Profile Image for Brett Waytuck.
45 reviews
July 30, 2019
As others have noted, an interesting call for the overhaul and realignment of advanced education based on community rather than personality. What was lacking was a sense of the way forward in any practical terms -- there were a lot of descriptions of dedicated but non-professional community building, followed by statements that the point was not to de-professionalize the academy; but then, no real ideas of how this could be effectively put into practice until the last chapter.
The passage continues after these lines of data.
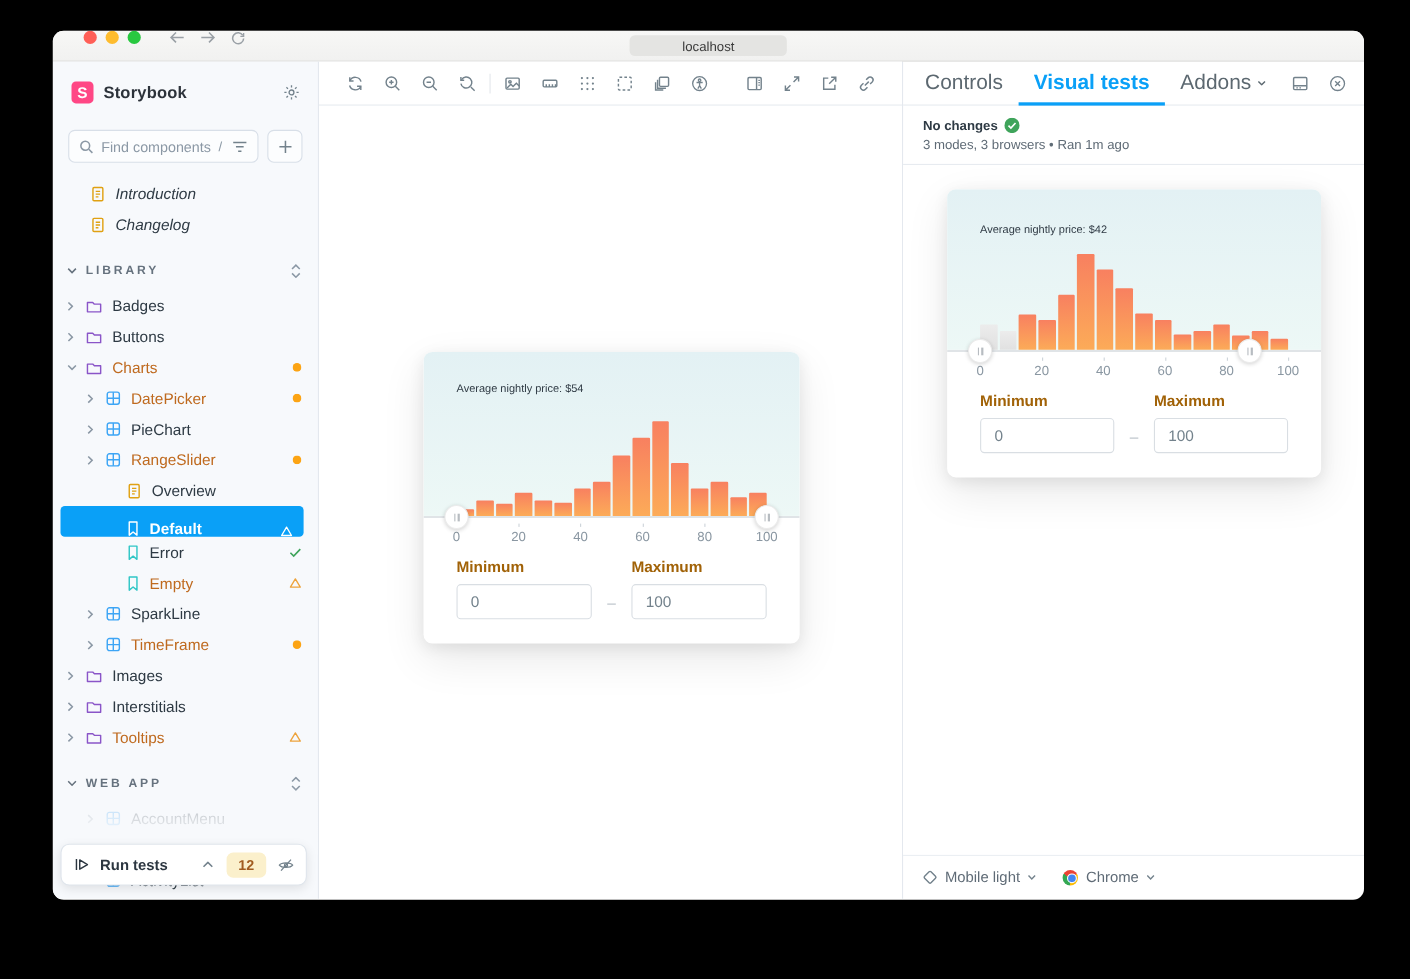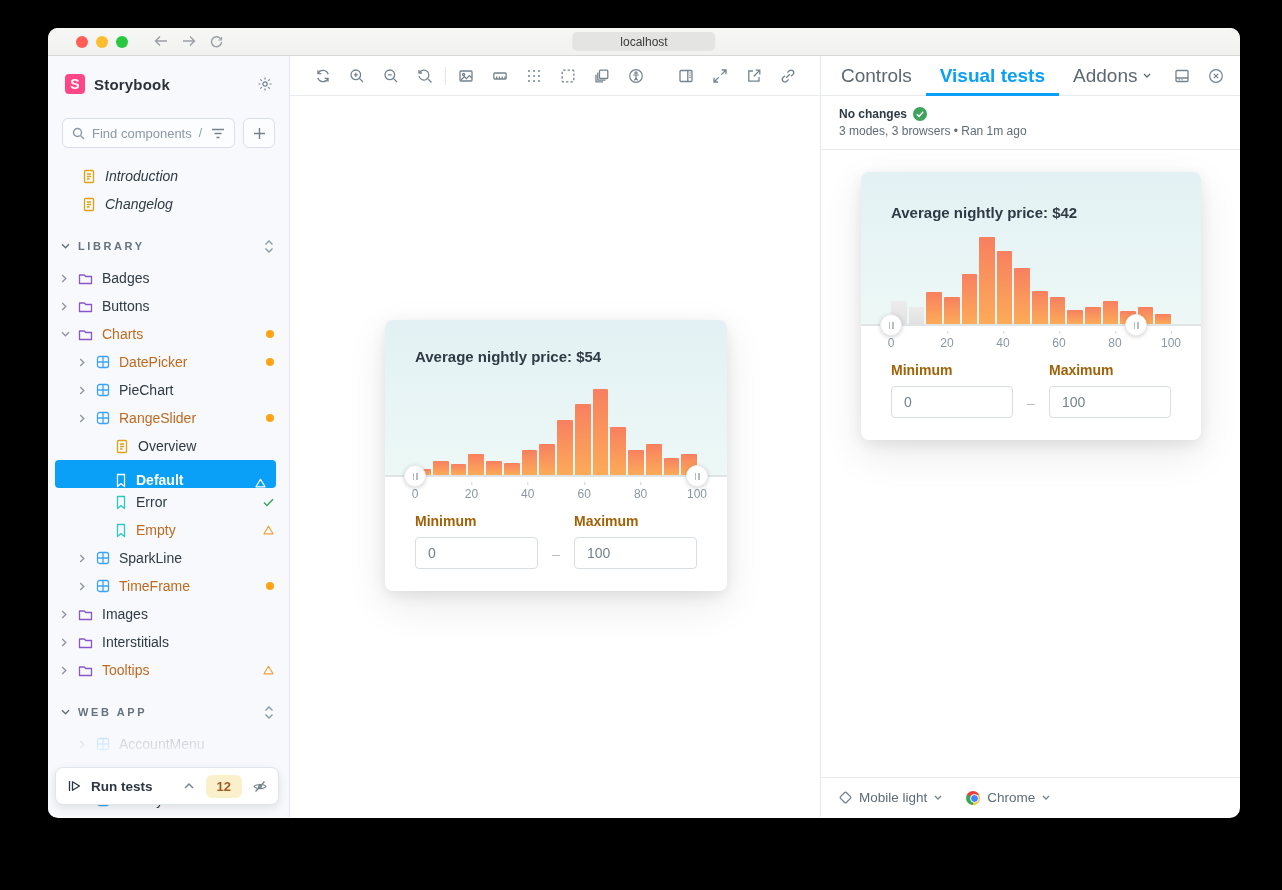--- a/index.html
+++ b/index.html
@@ -8,21 +8,21 @@
          font-family:"Liberation Sans", sans-serif; }
   svg.icon { display:block; }
 
   .noise-layer { position:absolute; inset:0; }
 
   
   .window { position:absolute; left:48px; top:28px; width:1192px; height:790px;
             background:#fff; border-radius:10px; overflow:hidden;
             box-shadow:0 30px 70px rgba(0,0,0,.65), 0 0 0 1px rgba(0,0,0,.25); }
   .titlebar { position:relative; height:28px; background:linear-gradient(#f7f7f6,#f1f1f0);
-              border-bottom:1px solid #d8d8d6; display:flex; align-items:center; padding-left:28px; }
+              border-bottom:1px solid #d8d8d6; display:flex; padding-left:28px; }
   .lights { display:flex; gap:8px; }
   .light { width:12px; height:12px; border-radius:50%; }
   .light.red { background:#ff5f57; } .light.yellow { background:#febc2e; } .light.green { background:#28c840; }
   .nav-icons { display:flex; gap:14px; margin-left:26px; color:#9aa0a6; }
   .addressbar { position:absolute; left:50%; top:4px; transform:translateX(-50%);
                 height:19px; padding:0 48px; background:#e4e4e2; border-radius:5px;
                 font-size:12px; color:#3a3a3a; display:flex; align-items:center; }
 
   .main { display:flex; height:761px; }
 
@@ -83,21 +83,21 @@
   .tbtn { display:flex; }
 
   
   .story-card { position:absolute; background:#fff; border-radius:8px;
                 box-shadow:0 4px 14px rgba(0,0,0,.08), 0 14px 40px rgba(0,0,0,.09); }
   .card-main { left:95px; top:264px; width:342px; }
   .card-panel { left:40px; top:22px; width:340px; }
   .chart-section { position:relative; background:linear-gradient(180deg,#e3f1f4,#edf8f6);
                    border-radius:8px 8px 0 0; padding:28px 30px 0 30px;
                    border-bottom:2px solid #e0e4e7; }
-  .chart-title { font-size:15px; font-weight:bold; color:#2f3a44; }
+  .chart-title { font-size:10px; font-weight:normal; color:#2f3a44; }
   .bars { display:flex; align-items:flex-end; gap:2px; height:86px; margin-top:24px; }
   .bar { flex:1; background:linear-gradient(180deg,#f88060,#fcab58); border-radius:1px 1px 0 0; }
   .bar.gray { background:linear-gradient(180deg,#ececec,#e1e1e1); }
   .handle { position:absolute; bottom:-12px; width:22px; height:22px; background:#fff;
             border:1px solid #ebebeb; border-radius:50%; transform:translateX(-50%);
             box-shadow:0 1px 4px rgba(0,0,0,.18); display:flex; align-items:center;
             justify-content:center; gap:2px; z-index:2; }
   .handle i { display:block; width:1.5px; height:7px; background:#b7bcc1; }
   .ticks { position:relative; margin:6px 30px 0 30px; height:18px; }
   .tick { position:absolute; transform:translateX(-50%); font-size:12px; color:#8a97a2; top:4px; }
In the last chapter there was also a detailed look at the Wisconsin experience and history, but precious little on how that failed in a few short years with myopic Republicans in charge and how it could ever be effectively re-established. There was also nothing that convinced me that the political right and libertarians were ever going to be swayed or engage in meaningful conversations around community -- Fitzgerald did not convince me that doing good (through generosity) was going to sway that vocal, ideological minority that controls government funding and policy.
274 reviews2 followers
August 12, 2020
Appreciated this book... it's a very thoughtful reflection on and proposal for addressing some of the primary challenges facing higher education. And as a librarian, in a field known for sharing, it speaks to me. Universities can't cloister themselves and expect their communities to value them beyond the transactional degree-for-job that strips much of the richness away from the work the university does. The author's answer is openness and collaboration. I love the calls for public humanities and open access, an opening of the scholarly community.
Profile Image for Vivian Halloran.
16 reviews1 follower
March 30, 2019
This should be required reading for anyone who works in the academy. A smart, accessible, and hopeful diagnosis of the state of higher education today, grounded in a firm historical understanding of how we got to where we are, with bold suggestions for how to change our own approach to teaching, learning, producing knowledge, making community, and preserving the commons. Highly enjoyable read. Thought-provoking.
Profile Image for Gerry.
370 reviews4 followers
March 16, 2021
The vocational direction of universities needs to be rethought and focus on research for profits same should be curtailed while blue skies research must be encouraged.
Profile Image for Laura.
527 reviews
March 5, 2025
The author does a great job of articulating the need for a more constructive orientation in higher education. This book is even more relevant now than when it was written.
Profile Image for Glori Simmons.
55 reviews1 follower
May 24, 2023
An informed discussion about the importance of liberal arts and community collaboration in universities, as well as a look at some of the less productive aspects of university culture.